*** Begin section ***

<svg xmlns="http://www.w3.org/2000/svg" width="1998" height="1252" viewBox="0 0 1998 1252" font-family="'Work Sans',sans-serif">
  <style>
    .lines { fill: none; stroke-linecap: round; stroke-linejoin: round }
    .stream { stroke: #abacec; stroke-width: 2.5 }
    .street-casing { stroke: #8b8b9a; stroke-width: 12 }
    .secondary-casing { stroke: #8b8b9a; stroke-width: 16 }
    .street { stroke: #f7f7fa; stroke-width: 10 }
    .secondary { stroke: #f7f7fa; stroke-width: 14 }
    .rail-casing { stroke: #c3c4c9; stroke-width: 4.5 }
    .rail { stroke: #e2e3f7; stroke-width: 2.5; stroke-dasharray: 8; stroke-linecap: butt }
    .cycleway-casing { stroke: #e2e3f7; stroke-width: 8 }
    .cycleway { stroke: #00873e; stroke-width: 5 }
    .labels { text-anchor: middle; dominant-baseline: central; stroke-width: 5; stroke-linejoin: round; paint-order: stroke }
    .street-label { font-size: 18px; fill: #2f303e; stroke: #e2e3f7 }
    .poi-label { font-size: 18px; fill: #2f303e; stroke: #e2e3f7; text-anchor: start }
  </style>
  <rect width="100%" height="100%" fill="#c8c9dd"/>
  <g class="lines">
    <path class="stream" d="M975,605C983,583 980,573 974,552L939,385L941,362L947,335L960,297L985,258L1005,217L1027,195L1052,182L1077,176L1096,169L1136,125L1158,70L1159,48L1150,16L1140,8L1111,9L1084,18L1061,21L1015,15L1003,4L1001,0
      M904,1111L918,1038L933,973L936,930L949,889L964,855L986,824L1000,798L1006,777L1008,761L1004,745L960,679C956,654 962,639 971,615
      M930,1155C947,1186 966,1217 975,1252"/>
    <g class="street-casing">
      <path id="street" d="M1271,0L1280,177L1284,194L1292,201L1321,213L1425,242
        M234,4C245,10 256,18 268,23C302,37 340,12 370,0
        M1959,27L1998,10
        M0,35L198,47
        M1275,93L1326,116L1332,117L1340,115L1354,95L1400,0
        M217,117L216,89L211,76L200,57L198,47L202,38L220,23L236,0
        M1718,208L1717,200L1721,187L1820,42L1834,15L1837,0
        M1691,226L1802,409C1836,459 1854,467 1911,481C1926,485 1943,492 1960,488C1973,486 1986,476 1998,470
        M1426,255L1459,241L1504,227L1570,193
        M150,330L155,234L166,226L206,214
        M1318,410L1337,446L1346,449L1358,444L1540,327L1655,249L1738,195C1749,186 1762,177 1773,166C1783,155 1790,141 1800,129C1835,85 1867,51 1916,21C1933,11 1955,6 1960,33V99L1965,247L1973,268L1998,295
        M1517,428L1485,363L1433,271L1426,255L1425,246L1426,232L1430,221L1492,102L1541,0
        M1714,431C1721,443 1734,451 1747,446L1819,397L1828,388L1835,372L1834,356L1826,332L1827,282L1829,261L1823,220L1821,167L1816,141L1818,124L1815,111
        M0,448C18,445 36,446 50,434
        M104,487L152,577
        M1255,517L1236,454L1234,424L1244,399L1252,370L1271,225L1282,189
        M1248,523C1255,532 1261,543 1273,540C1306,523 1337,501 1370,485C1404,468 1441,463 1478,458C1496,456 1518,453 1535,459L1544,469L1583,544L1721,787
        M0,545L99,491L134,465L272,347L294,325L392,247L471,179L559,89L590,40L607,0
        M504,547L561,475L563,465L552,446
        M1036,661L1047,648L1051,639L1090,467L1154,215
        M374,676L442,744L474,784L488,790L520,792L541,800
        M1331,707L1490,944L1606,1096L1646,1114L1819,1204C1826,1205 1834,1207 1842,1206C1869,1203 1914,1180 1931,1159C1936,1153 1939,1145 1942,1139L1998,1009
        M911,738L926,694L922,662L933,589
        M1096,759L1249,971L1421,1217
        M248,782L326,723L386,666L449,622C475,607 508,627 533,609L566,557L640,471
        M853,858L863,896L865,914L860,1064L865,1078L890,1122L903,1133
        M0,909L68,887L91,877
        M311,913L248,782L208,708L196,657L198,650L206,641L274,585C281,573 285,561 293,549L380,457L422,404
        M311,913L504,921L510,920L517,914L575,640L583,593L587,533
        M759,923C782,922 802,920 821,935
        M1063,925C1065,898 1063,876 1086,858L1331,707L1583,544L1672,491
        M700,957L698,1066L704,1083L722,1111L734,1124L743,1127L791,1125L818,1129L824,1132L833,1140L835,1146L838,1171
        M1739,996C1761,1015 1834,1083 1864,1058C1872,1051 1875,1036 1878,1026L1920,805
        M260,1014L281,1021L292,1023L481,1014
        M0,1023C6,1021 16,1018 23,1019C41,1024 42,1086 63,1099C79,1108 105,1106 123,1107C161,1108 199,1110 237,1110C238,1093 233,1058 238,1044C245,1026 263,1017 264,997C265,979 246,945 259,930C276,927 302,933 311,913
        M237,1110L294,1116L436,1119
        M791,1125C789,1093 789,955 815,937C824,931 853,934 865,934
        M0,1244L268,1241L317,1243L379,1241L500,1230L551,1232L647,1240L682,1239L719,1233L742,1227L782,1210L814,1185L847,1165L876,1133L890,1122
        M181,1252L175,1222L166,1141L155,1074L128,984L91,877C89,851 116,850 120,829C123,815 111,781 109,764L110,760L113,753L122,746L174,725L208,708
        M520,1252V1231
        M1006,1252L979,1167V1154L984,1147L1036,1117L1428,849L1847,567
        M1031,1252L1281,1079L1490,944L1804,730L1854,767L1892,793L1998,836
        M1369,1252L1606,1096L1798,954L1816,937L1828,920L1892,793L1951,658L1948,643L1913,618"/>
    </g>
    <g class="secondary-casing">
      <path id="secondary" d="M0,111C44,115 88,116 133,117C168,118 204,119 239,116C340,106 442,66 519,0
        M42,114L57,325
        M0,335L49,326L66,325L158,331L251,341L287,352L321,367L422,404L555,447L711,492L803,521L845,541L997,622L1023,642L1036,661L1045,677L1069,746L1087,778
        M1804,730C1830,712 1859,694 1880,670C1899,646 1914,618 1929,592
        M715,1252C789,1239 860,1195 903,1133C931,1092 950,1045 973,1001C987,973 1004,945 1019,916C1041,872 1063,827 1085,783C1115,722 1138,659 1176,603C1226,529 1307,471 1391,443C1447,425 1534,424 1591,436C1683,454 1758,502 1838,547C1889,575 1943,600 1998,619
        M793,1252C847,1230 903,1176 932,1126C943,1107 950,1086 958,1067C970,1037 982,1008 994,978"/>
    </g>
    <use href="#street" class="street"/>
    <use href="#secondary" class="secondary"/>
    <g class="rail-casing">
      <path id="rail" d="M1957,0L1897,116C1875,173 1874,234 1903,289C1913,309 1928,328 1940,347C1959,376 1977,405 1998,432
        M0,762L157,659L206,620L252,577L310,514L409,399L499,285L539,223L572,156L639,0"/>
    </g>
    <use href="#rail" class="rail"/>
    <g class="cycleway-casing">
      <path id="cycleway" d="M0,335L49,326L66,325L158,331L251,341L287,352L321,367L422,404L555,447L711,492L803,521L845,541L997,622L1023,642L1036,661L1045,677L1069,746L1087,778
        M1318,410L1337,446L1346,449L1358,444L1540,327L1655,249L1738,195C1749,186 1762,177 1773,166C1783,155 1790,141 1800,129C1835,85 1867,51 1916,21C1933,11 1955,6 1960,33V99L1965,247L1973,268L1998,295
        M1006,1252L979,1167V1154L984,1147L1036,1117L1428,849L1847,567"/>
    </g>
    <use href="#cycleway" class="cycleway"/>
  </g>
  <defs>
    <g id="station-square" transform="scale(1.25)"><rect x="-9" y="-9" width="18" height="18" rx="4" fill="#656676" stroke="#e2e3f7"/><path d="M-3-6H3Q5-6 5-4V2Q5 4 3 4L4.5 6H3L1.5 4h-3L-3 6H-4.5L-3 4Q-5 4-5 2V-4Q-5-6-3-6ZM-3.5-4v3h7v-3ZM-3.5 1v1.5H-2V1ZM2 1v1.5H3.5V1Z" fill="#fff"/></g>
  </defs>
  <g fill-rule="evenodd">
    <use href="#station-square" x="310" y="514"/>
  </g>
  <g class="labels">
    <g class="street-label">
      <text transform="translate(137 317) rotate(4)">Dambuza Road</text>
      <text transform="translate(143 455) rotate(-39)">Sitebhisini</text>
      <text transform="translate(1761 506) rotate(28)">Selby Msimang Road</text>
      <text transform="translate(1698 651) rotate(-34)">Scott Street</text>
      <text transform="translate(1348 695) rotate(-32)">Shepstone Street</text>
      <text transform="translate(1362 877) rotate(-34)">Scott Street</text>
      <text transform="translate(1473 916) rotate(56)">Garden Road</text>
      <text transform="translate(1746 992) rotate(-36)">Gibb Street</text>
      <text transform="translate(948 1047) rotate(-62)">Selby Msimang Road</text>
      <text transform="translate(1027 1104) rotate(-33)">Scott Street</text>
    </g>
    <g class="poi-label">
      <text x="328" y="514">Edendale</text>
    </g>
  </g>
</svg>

*** End section ***

About this exercise → Lines in the records above that contain the word "Scott" need to be counted; the reply is that number and nothing else.

Reply → 3